Exercise materials below:

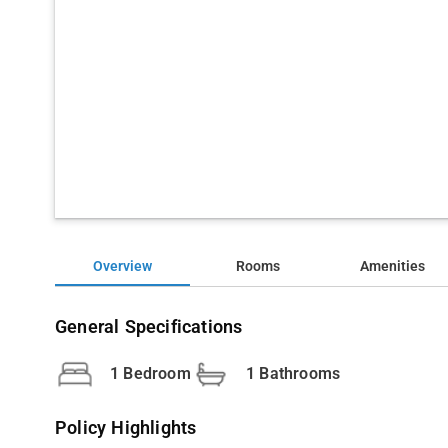
Overview
Rooms
Amenities
General Specifications
1 Bedroom
1 Bathrooms
Policy Highlights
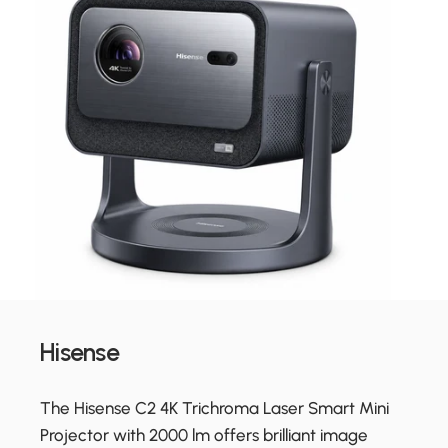
Hisense
The Hisense C2 4K Trichroma Laser Smart Mini
Projector with 2000 lm offers brilliant image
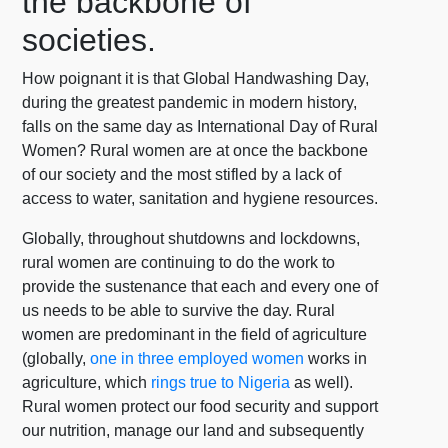
the backbone of
societies.
How poignant it is that Global Handwashing Day,
during the greatest pandemic in modern history,
falls on the same day as International Day of Rural
Women? Rural women are at once the backbone
of our society and the most stifled by a lack of
access to water, sanitation and hygiene resources.
Globally, throughout shutdowns and lockdowns,
rural women are continuing to do the work to
provide the sustenance that each and every one of
us needs to be able to survive the day. Rural
women are predominant in the field of agriculture
(globally,
one in three employed women
works in
agriculture, which
rings true to Nigeria
as well).
Rural women protect our food security and support
our nutrition, manage our land and subsequently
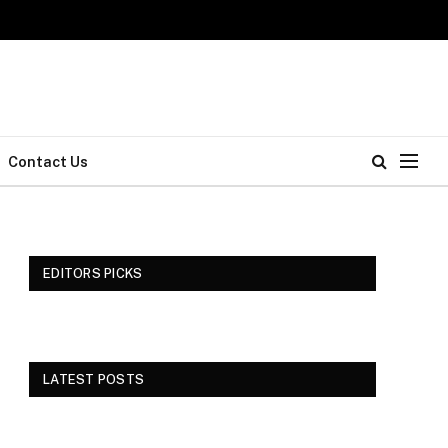
Contact Us
EDITORS PICKS
LATEST POSTS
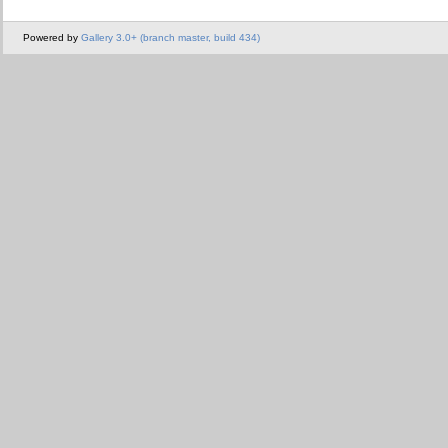
Powered by
Gallery 3.0+ (branch master, build 434)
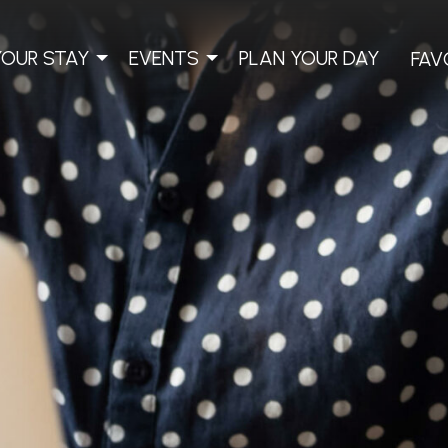
YOUR STAY
EVENTS
PLAN YOUR DAY
FAV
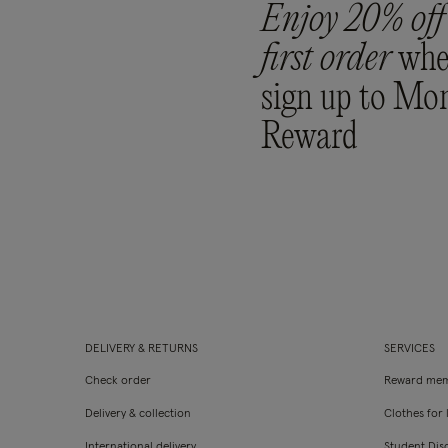
Enjoy 20% off
first order
whe
sign up to Mo
Reward
DELIVERY & RETURNS
SERVICES
Check order
Reward mem
Delivery & collection
Clothes for l
International delivery
Student Dis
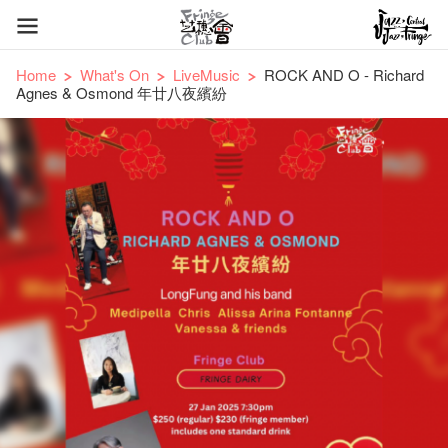
Home
What's On
LiveMusic
ROCK AND O - Richard
Agnes & Osmond 年廿八夜繽紛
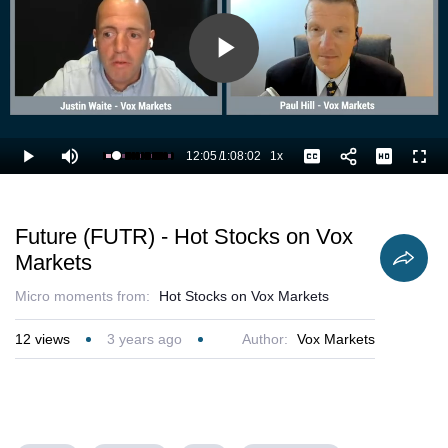
Play
Video
12:05
/
1:08:02
1x
Loaded
:
Play
Mute
Playback
Captions
Full
19.37%
Current
Duration
Rate
Time
Future (FUTR) - Hot Stocks on Vox
Markets
Micro moments from:
Hot Stocks on Vox Markets
12
views
3 years ago
Author:
Vox Markets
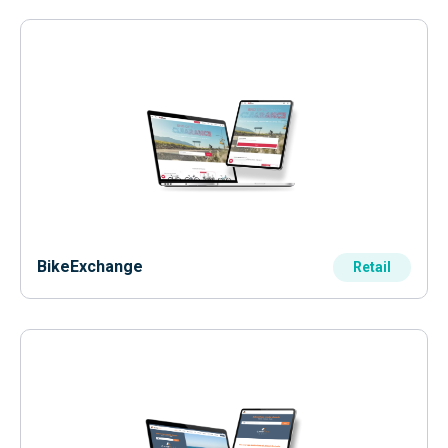
BikeExchange
Retail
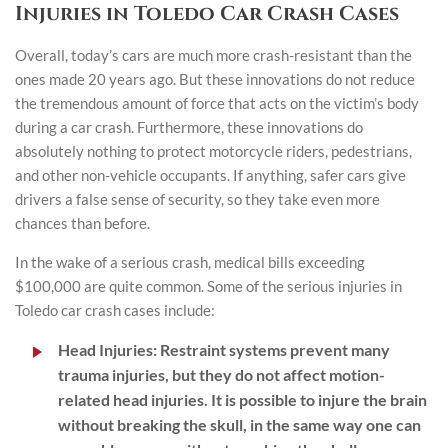
Injuries in Toledo Car Crash Cases
Overall, today’s cars are much more crash-resistant than the
ones made 20 years ago. But these innovations do not reduce
the tremendous amount of force that acts on the victim’s body
during a car crash. Furthermore, these innovations do
absolutely nothing to protect motorcycle riders, pedestrians,
and other non-vehicle occupants. If anything, safer cars give
drivers a false sense of security, so they take even more
chances than before.
In the wake of a serious crash, medical bills exceeding
$100,000 are quite common. Some of the serious injuries in
Toledo car crash cases include:
Head Injuries
: Restraint systems prevent many
trauma injuries, but they do not affect motion-
related head injuries. It is possible to injure the brain
without breaking the skull, in the same way one can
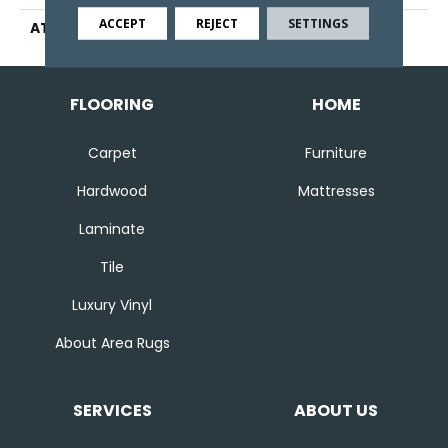
ACCEPT
REJECT
SETTINGS
ATTACHED PAD
Abac - Weldlok
FLOORING
HOME
Carpet
Furniture
Hardwood
Mattresses
Laminate
Tile
Luxury Vinyl
About Area Rugs
SERVICES
ABOUT US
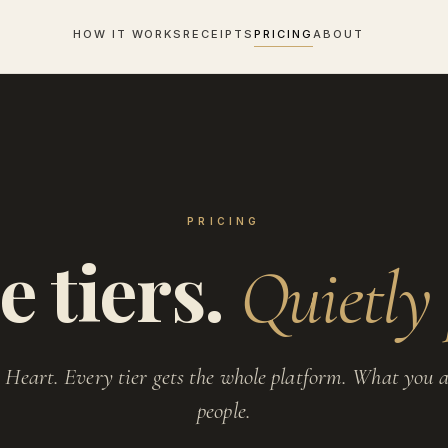
HOW IT WORKS
RECEIPTS
PRICING
ABOUT
PRICING
e tiers.
Quietly 
 Heart. Every tier gets the whole platform. What you a
people.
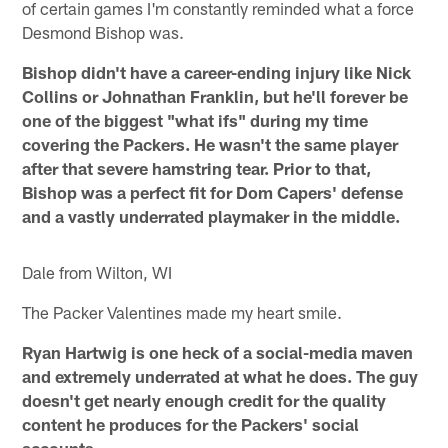
of certain games I'm constantly reminded what a force
Desmond Bishop was.
Bishop didn't have a career-ending injury like Nick
Collins or Johnathan Franklin, but he'll forever be
one of the biggest "what ifs" during my time
covering the Packers. He wasn't the same player
after that severe hamstring tear. Prior to that,
Bishop was a perfect fit for Dom Capers' defense
and a vastly underrated playmaker in the middle.
Dale from Wilton, WI
The Packer Valentines made my heart smile.
Ryan Hartwig is one heck of a social-media maven
and extremely underrated at what he does. The guy
doesn't get nearly enough credit for the quality
content he produces for the Packers' social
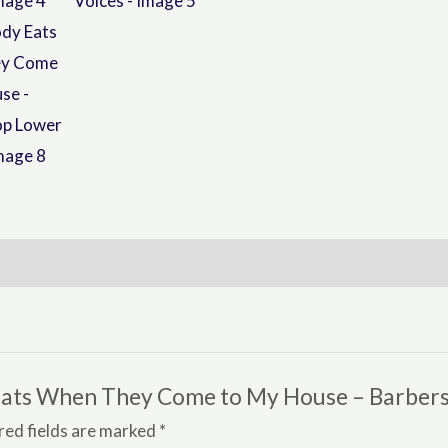
y Eats When They Come to My House – Barber
red fields are marked
*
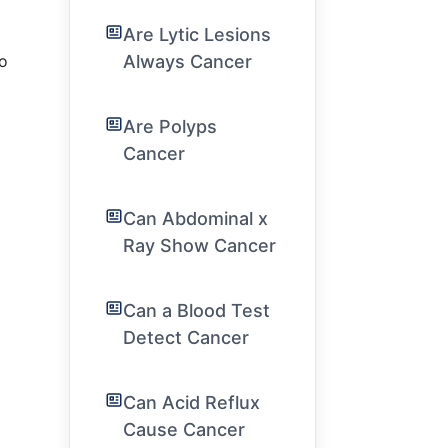
Are Lytic Lesions
Always Cancer
to
Are Polyps
Cancer
Can Abdominal x
Ray Show Cancer
Can a Blood Test
Detect Cancer
Can Acid Reflux
Cause Cancer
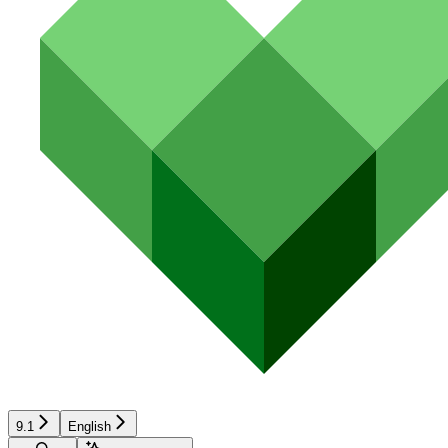
9.1
English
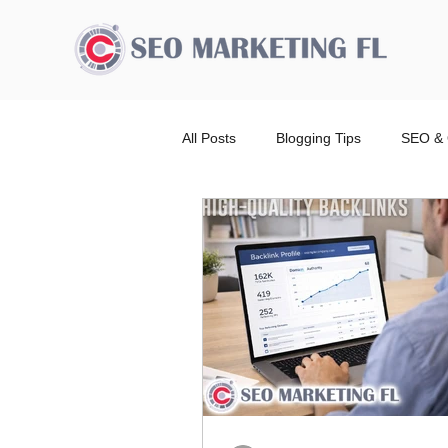
All Posts
Blogging Tips
SEO & 
Advertising Broward Count
SE
Ranking
Website
Local
Wordpress Website Design Service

End of Exercise materials.

# What the task requires
Write out the records above once more, word for word, with no pictures.

# Solution below
Overview
Rooms
Amenities
General Specifications
1 Bedroom
1 Bathrooms
Policy Highlights
Hisense
The Hisense C2 4K Trichroma Laser Smart Mini
Projector with 2000 lm offers brilliant image
the backbone of
societies.
How poignant it is that Global Handwashing Day,
during the greatest pandemic in modern history,
falls on the same day as International Day of Rural
Women? Rural women are at once the backbone
of our society and the most stifled by a lack of
access to water, sanitation and hygiene resources.
Globally, throughout shutdowns and lockdowns,
rural women are continuing to do the work to
provide the sustenance that each and every one of
us needs to be able to survive the day. Rural
women are predominant in the field of agriculture
(globally,
one in three employed women
works in
agriculture, which
rings true to Nigeria
as well).
Rural women protect our food security and support
our nutrition, manage our land and subsequently
Contact Us
EDITORS PICKS
LATEST POSTS
Powered by
Gallery 3.0+ (branch master, build 434)
YOUR STAY
EVENTS
PLAN YOUR DAY
FAV
Enjoy 20% off
first order
whe
sign up to Mo
Reward
DELIVERY & RETURNS
SERVICES
Check order
Reward mem
Delivery & collection
Clothes for l
International delivery
Student Dis
Home
What's On
LiveMusic
ROCK AND O - Richard
Agnes & Osmond 年廿八夜繽紛
Play
Video
12:05
/
1:08:02
1x
Loaded
:
Play
Mute
Playback
Captions
Full
19.37%
Current
Duration
Rate
Time
Future (FUTR) - Hot Stocks on Vox
Markets
Micro moments from:
Hot Stocks on Vox Markets
12
views
3 years ago
Author:
Vox Markets
BikeExchange
Retail
Injuries in Toledo Car Crash Cases
Overall, today’s cars are much more crash-resistant than the
ones made 20 years ago. But these innovations do not reduce
the tremendous amount of force that acts on the victim’s body
during a car crash. Furthermore, these innovations do
absolutely nothing to protect motorcycle riders, pedestrians,
and other non-vehicle occupants. If anything, safer cars give
drivers a false sense of security, so they take even more
chances than before.
In the wake of a serious crash, medical bills exceeding
$100,000 are quite common. Some of the serious injuries in
Toledo car crash cases include:
Head Injuries
: Restraint systems prevent many
trauma injuries, but they do not affect motion-
related head injuries. It is possible to injure the brain
without breaking the skull, in the same way one can
ACCEPT
REJECT
SETTINGS
ATTACHED PAD
Abac - Weldlok
FLOORING
HOME
Carpet
Furniture
Hardwood
Mattresses
Laminate
Tile
Luxury Vinyl
About Area Rugs
SERVICES
ABOUT US
HOW IT WORKS
RECEIPTS
PRICING
ABOUT
PRICING
e tiers.
Quietly 
 Heart. Every tier gets the whole platform. What you a
people.
of certain games I'm constantly reminded what a force
Desmond Bishop was.
Bishop didn't have a career-ending injury like Nick
Collins or Johnathan Franklin, but he'll forever be
one of the biggest "what ifs" during my time
covering the Packers. He wasn't the same player
after that severe hamstring tear. Prior to that,
Bishop was a perfect fit for Dom Capers' defense
and a vastly underrated playmaker in the middle.
Dale from Wilton, WI
The Packer Valentines made my heart smile.
Ryan Hartwig is one heck of a social-media maven
and extremely underrated at what he does. The guy
doesn't get nearly enough credit for the quality
content he produces for the Packers' social
y Eats When They Come to My House – Barber
red fields are marked
*
Are Lytic Lesions
Always Cancer
to
Are Polyps
Cancer
Can Abdominal x
Ray Show Cancer
Can a Blood Test
Detect Cancer
Can Acid Reflux
Cause Cancer
9.1
English
All Posts
Blogging Tips
SEO & 
Advertising Broward Count
SE
Ranking
Website
Local
Wordpress Website Design Service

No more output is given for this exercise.